◆ Page extract
▬▬▬▬▬▬▬▬▬▬
This is my second to last post so let’s get right into it!


Dia Once: Madrid to Las Montañas

Today we toured Estadio Santiago Bernabéu before heading to the mountains. The stadium is in downtown Madrid and is where Real Madrid plays. As an American, I don’t see many stadiums dedicated to soccer only, so this was a very special experience for me and one of my favorite things I did on the trip. The stadium was open for self-guided tours that included a panoramic view from the top, a walk through three separate rooms filled with trophies, gear and history, photo opportunities with trophies and photo-shopped-in players (I have a picture with Sergio Ramos!), a walk through the locker rooms, and a walk onto the field to sit on the benches. It was truly an amazing to walk through a stadium that houses one of the best clubs in the world.


Down on the field at Estadio Santiago Bernabéu. June 25, 2016

After the tour Perla, Javier (Carmen’s padre), Javi and Coco picked me and Carmen up and we headed to their abuelo’s house in las montañas. The house was very big with a pool and a large yard. The temperature is on average 7 degrees Celsius lower in the mountains than the city (according to Perla) and this really made the house a nice escape from the heat. Their abuelo was harder to understand because of his strong accent, but he was very kind and sweet. For lunch we had a traditional flan and it was different from what I was expecting, but still very good! We swam in the pool, played cards and watched Portugal beat Croatia in the Euro Cup. For dinner we had gazpacho and A LOT of jamón (their abuelo owns a butcher/meat shop) and the cookies and Betty Crocker cake I brought for them. They loved it!
▬▬▬▬▬▬▬▬▬▬
◆ Record extracts

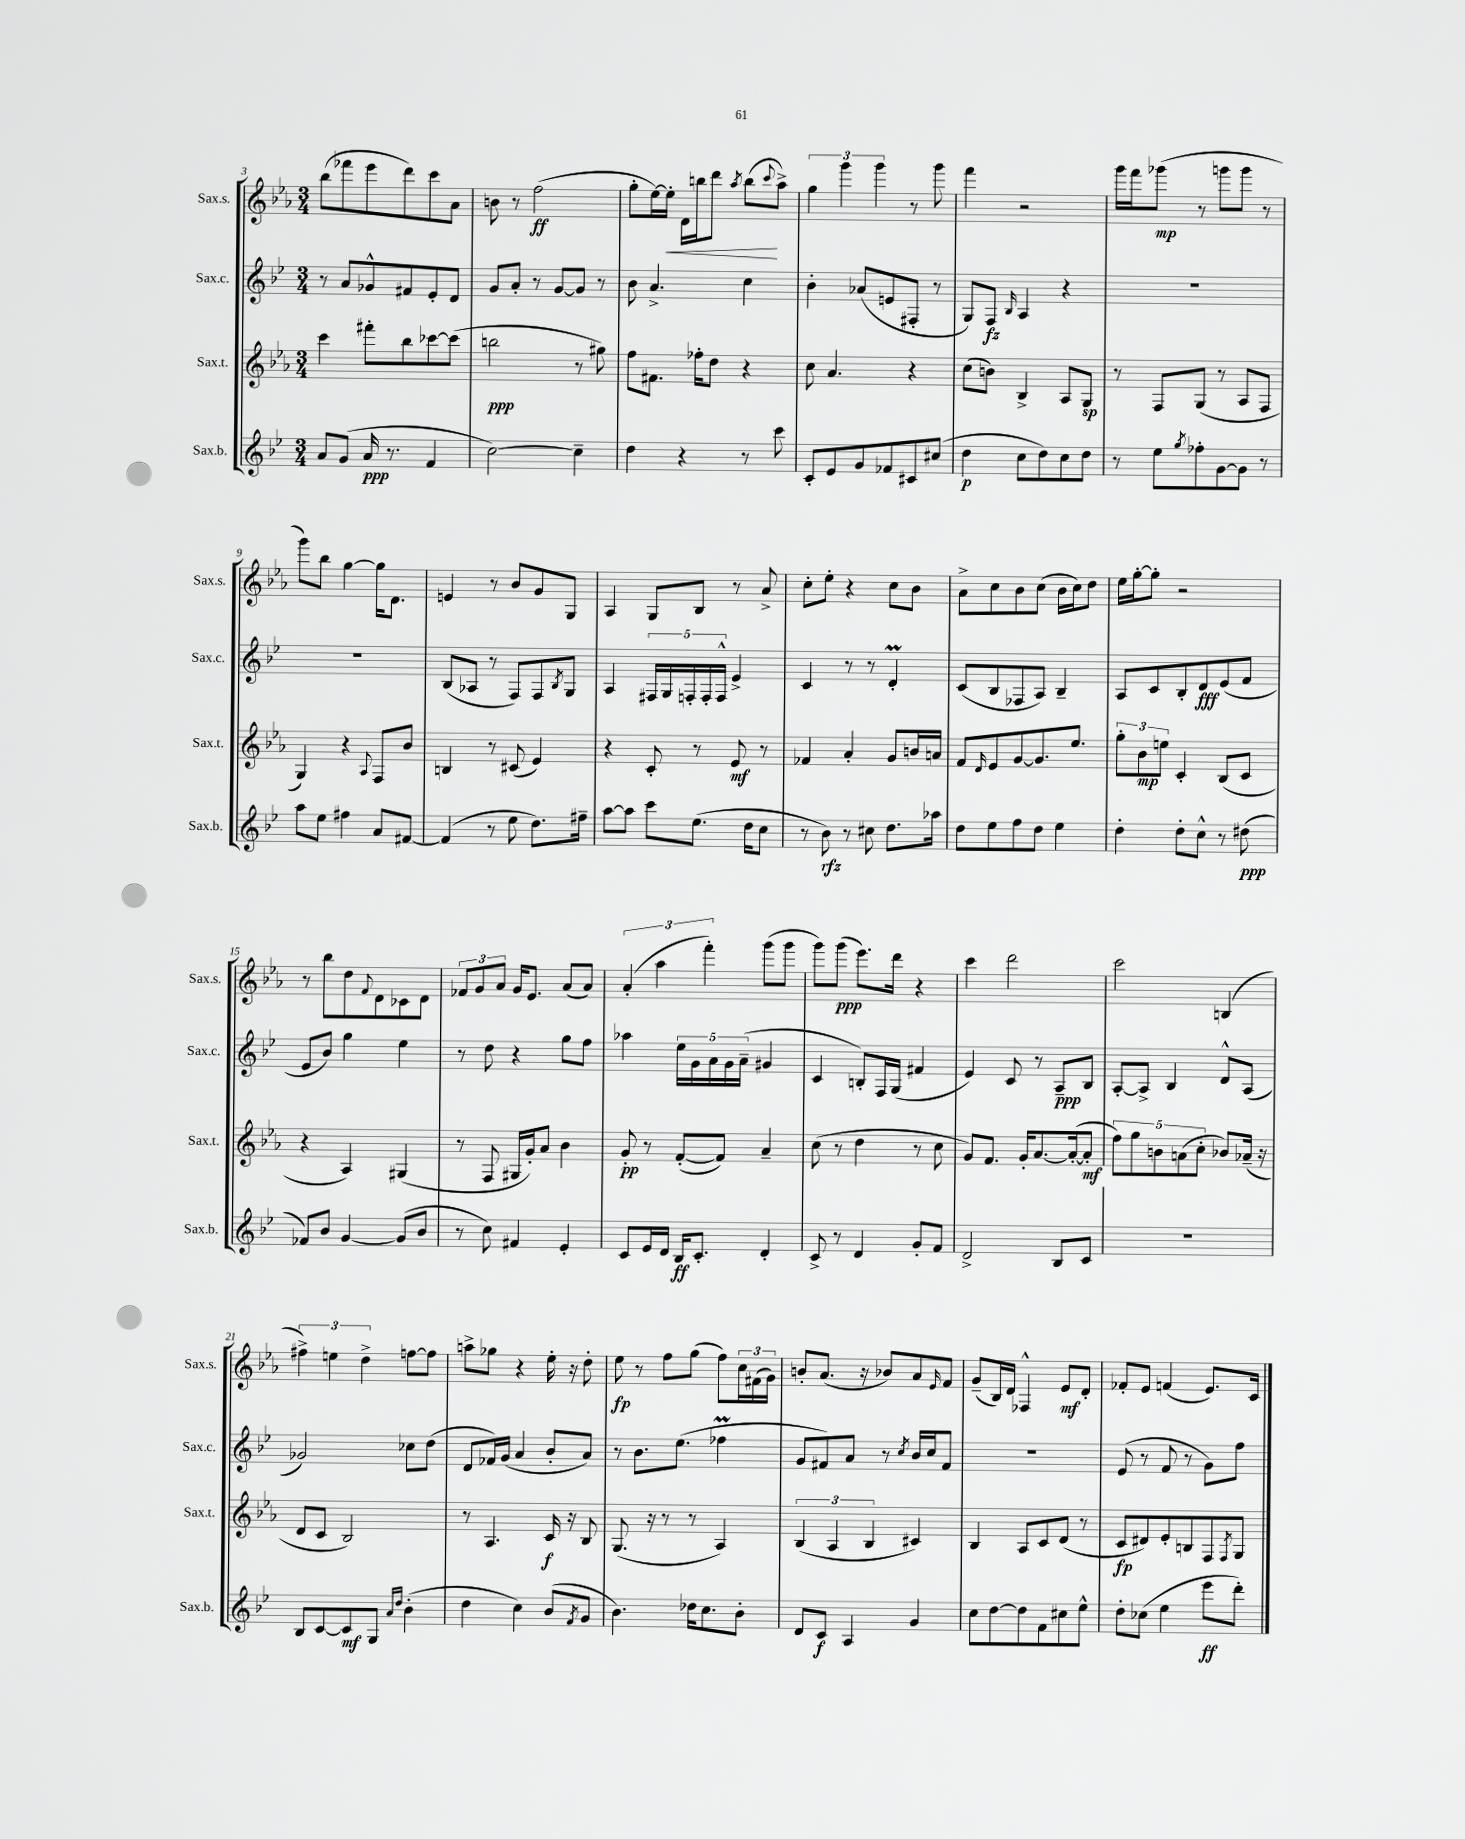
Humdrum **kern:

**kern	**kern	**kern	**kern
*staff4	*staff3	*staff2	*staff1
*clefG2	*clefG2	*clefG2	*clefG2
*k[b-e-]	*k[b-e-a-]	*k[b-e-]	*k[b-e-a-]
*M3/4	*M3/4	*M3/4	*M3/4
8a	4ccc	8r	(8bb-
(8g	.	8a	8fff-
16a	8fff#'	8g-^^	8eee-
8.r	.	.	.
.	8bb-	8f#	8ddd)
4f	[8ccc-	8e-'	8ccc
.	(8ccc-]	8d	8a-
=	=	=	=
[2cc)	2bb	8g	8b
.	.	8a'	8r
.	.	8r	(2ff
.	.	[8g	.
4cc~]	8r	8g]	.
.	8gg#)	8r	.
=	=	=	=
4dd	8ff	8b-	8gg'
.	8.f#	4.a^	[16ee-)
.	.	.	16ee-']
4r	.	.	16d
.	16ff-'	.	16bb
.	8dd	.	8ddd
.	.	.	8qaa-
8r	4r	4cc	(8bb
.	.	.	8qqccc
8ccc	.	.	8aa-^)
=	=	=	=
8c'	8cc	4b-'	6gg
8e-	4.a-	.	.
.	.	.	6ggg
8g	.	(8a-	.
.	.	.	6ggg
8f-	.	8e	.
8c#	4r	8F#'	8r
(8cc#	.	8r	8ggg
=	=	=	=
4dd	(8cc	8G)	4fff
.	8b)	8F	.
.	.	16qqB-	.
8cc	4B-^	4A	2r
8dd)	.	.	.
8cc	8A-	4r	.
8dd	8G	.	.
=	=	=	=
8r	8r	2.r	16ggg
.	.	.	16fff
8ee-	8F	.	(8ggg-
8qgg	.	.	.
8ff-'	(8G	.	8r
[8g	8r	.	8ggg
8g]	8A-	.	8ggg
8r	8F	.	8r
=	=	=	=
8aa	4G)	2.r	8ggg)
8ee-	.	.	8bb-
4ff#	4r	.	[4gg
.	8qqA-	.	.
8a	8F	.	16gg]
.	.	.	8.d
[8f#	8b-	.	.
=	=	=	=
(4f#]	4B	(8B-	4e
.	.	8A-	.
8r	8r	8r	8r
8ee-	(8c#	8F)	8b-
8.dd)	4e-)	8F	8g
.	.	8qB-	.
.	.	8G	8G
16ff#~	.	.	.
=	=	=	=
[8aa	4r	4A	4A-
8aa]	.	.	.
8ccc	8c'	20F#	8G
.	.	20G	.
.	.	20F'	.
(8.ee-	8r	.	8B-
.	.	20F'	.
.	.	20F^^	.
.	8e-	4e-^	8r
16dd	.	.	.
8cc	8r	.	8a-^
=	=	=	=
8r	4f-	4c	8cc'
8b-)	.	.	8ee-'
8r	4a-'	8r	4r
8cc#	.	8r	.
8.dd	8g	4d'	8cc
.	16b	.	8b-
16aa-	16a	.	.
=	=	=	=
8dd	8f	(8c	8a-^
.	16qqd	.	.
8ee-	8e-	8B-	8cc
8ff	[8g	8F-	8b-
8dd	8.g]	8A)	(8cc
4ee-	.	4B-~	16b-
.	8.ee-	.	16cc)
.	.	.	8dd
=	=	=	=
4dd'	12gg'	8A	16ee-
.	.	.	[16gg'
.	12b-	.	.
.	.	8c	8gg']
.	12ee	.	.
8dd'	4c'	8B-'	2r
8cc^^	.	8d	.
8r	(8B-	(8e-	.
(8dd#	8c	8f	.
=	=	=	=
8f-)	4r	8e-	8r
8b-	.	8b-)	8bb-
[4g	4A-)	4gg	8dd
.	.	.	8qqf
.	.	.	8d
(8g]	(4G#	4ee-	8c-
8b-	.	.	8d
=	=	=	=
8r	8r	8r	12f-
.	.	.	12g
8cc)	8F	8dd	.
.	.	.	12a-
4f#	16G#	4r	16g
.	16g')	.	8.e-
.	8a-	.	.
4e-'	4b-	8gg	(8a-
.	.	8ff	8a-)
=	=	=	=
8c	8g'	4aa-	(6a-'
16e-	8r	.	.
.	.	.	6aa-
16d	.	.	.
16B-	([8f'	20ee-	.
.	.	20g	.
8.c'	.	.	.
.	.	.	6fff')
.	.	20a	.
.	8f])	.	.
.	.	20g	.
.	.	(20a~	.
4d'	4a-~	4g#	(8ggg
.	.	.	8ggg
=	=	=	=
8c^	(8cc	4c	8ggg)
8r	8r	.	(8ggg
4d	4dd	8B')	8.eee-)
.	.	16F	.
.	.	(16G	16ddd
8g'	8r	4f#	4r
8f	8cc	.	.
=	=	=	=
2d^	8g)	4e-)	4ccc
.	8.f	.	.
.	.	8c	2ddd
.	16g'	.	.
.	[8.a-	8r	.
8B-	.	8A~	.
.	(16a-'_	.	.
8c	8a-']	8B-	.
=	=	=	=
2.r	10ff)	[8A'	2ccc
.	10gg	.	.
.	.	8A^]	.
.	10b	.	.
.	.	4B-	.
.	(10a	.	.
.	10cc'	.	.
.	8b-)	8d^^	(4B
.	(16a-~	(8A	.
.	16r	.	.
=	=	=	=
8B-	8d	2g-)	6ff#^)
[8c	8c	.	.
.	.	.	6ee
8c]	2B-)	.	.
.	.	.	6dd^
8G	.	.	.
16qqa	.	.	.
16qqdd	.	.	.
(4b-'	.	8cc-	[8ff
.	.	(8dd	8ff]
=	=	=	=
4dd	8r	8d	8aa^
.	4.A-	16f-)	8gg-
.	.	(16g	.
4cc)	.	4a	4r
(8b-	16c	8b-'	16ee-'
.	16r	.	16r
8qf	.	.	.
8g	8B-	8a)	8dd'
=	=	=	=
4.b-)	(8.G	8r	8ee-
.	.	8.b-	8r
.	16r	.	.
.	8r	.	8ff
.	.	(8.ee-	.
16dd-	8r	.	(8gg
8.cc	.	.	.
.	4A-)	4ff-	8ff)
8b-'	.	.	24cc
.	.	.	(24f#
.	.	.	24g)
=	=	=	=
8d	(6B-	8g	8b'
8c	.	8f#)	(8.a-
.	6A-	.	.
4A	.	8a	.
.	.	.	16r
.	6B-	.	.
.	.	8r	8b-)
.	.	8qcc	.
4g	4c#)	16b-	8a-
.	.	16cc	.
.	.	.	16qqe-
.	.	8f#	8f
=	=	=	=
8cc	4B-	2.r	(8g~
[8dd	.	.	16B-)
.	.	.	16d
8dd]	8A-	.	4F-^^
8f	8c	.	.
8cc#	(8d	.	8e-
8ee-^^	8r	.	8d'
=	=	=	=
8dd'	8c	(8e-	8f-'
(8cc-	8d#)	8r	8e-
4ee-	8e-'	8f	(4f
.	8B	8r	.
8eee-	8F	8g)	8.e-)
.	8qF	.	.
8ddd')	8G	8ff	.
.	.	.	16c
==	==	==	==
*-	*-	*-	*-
▬▬▬▬▬▬▬▬▬▬
◆ Tasks
A. List everything that the Madrid travel post says the self-guided tour of Estadio Santiago Bernabéu included.
B. Write what comes next in the Madrid travel post, picking up after its final sentence.

◆ Answers to the exercise
A.
- A panoramic view from the top
- A walk through three separate rooms filled with trophies, gear and history
- Photo opportunities with trophies and photo-shopped-in players
- A walk through the locker rooms
- A walk onto the field to sit on the benches

B.
Playing cards again (Javi is very focused)! June 25, 2016

After dinner we were able to get a little wifi, and it was nice to lay down and reconnect for a little bit (Carmen and Javi didn’t have service either so we all crashed in one room to share our social media posts and what we missed out on for the half-day we didn’t have wifi). It was a nice vacation away from my vacation!

Dia Doce: Las Montañas to Madrid

Today we slept in and had churros for breakfast (they were awesome). We hung out all morning and I was able to shower, read, write, and listen to music before lunch. Lunch was one of the best meals I had while in Spain. Perla found out that paella was my favorite Spanish meal and decided to make it for me (I’m not kidding when I say she is a saint)! They let me eat almost all of the shrimp and kept feeding it to me, but of course I didn’t mind! It was sooooo good, better than the restaurant. After lunch we hung out more and packed to head back into the city for the fiesta we had with the entire Live N’ Learn group!


Me, Carmen’s abuelo, and Carmen with the paella Perla made. June 26, 2016

We showed up early and Eduardo met us at the bar, so we played cards again while we waited for everyone else to show up. Once everyone got there we had a great time! Everyone loved Javi and his dance moves (he even got me to dance) and Carmen was able to meet some of the Spanish girls she would be traveling with when she went to America later in the summer. It was so nice to see everyone again before our long trip home.

We had jamón sandwiches for dinner and just relaxed after the fiesta. We all were excited to meet Gary (Javi’s exchange student from Boston) the next day! Today was my last day of being the only American in the house!